▶ **Instructions to follow**:
Which lines of the listing hold the string "CROSS"? Show each of them.

▶ **Data extracts**:
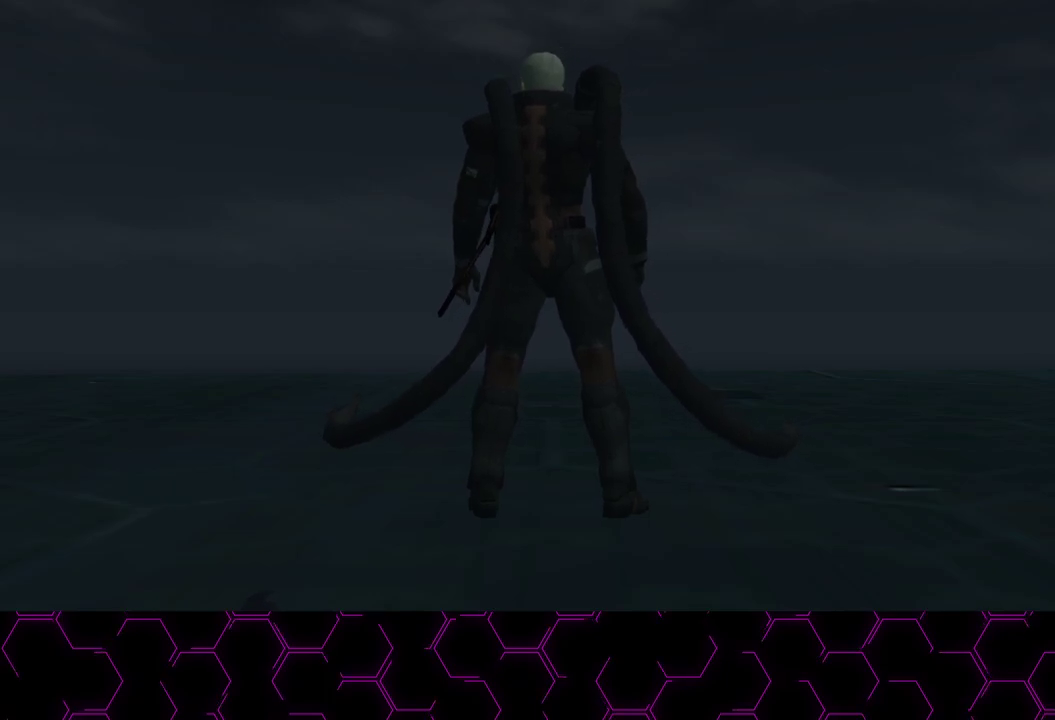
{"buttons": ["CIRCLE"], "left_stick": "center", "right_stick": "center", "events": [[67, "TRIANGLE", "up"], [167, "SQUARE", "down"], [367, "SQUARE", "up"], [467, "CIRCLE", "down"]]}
--
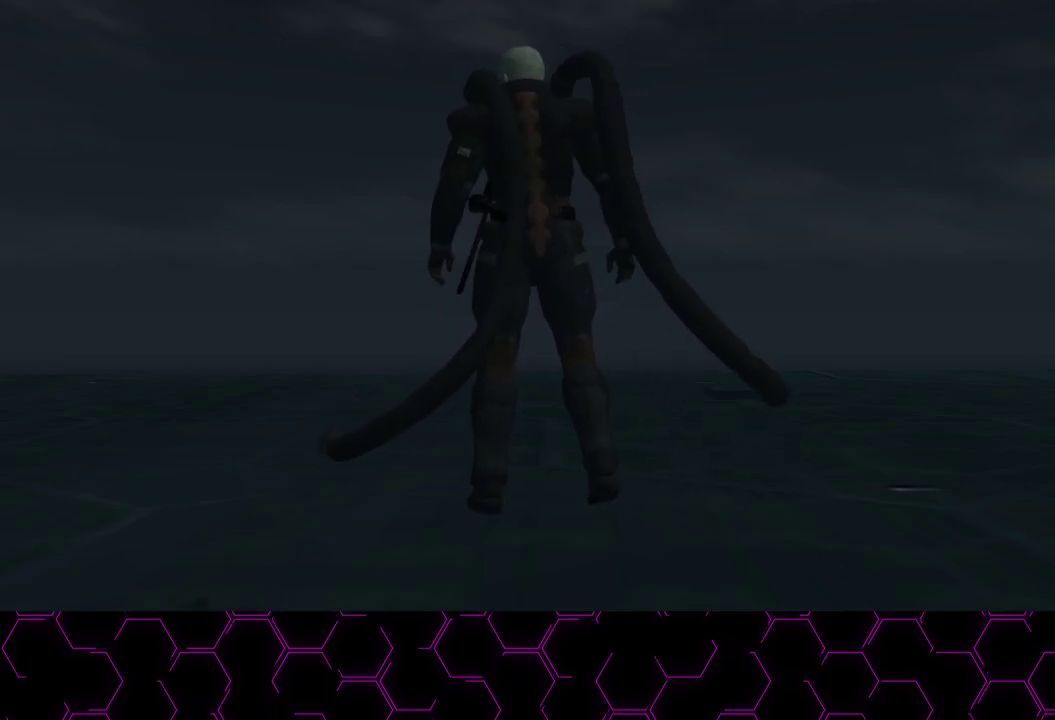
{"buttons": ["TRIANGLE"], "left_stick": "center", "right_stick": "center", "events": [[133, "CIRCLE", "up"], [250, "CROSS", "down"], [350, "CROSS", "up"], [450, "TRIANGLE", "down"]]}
...
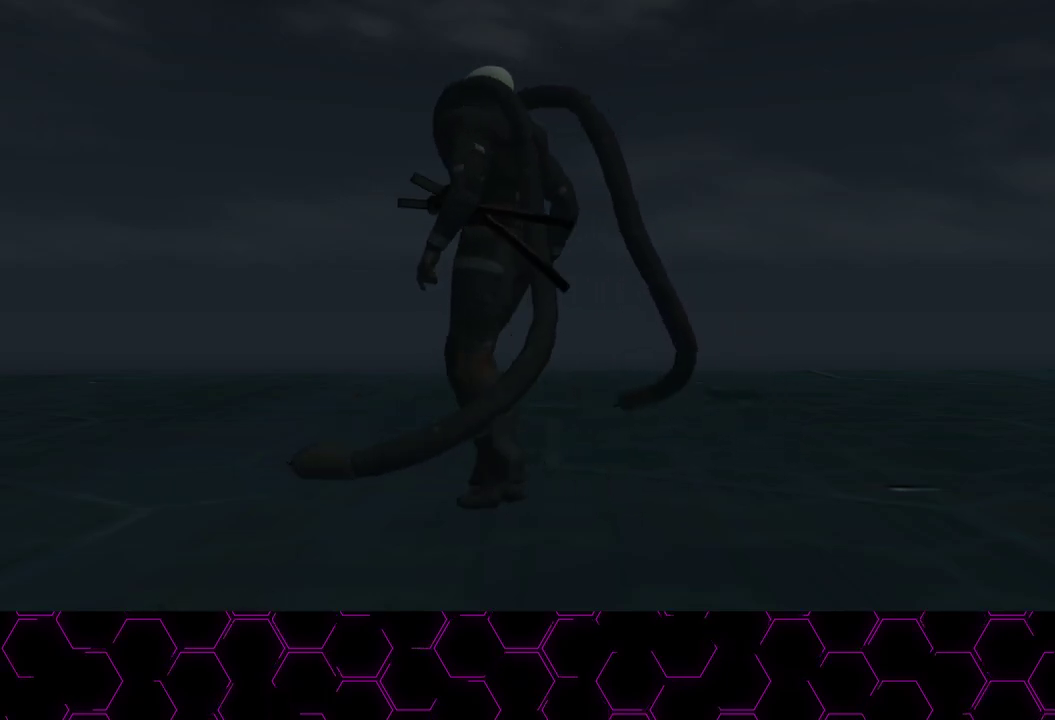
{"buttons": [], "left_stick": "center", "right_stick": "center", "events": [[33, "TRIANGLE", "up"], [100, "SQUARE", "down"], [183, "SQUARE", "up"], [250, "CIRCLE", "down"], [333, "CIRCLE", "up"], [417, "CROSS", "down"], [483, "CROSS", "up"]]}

▶ **Exercise solution**:
{"buttons": ["TRIANGLE"], "left_stick": "center", "right_stick": "center", "events": [[133, "CIRCLE", "up"], [250, "CROSS", "down"], [350, "CROSS", "up"], [450, "TRIANGLE", "down"]]}
{"buttons": [], "left_stick": "center", "right_stick": "center", "events": [[33, "TRIANGLE", "up"], [100, "SQUARE", "down"], [183, "SQUARE", "up"], [250, "CIRCLE", "down"], [333, "CIRCLE", "up"], [417, "CROSS", "down"], [483, "CROSS", "up"]]}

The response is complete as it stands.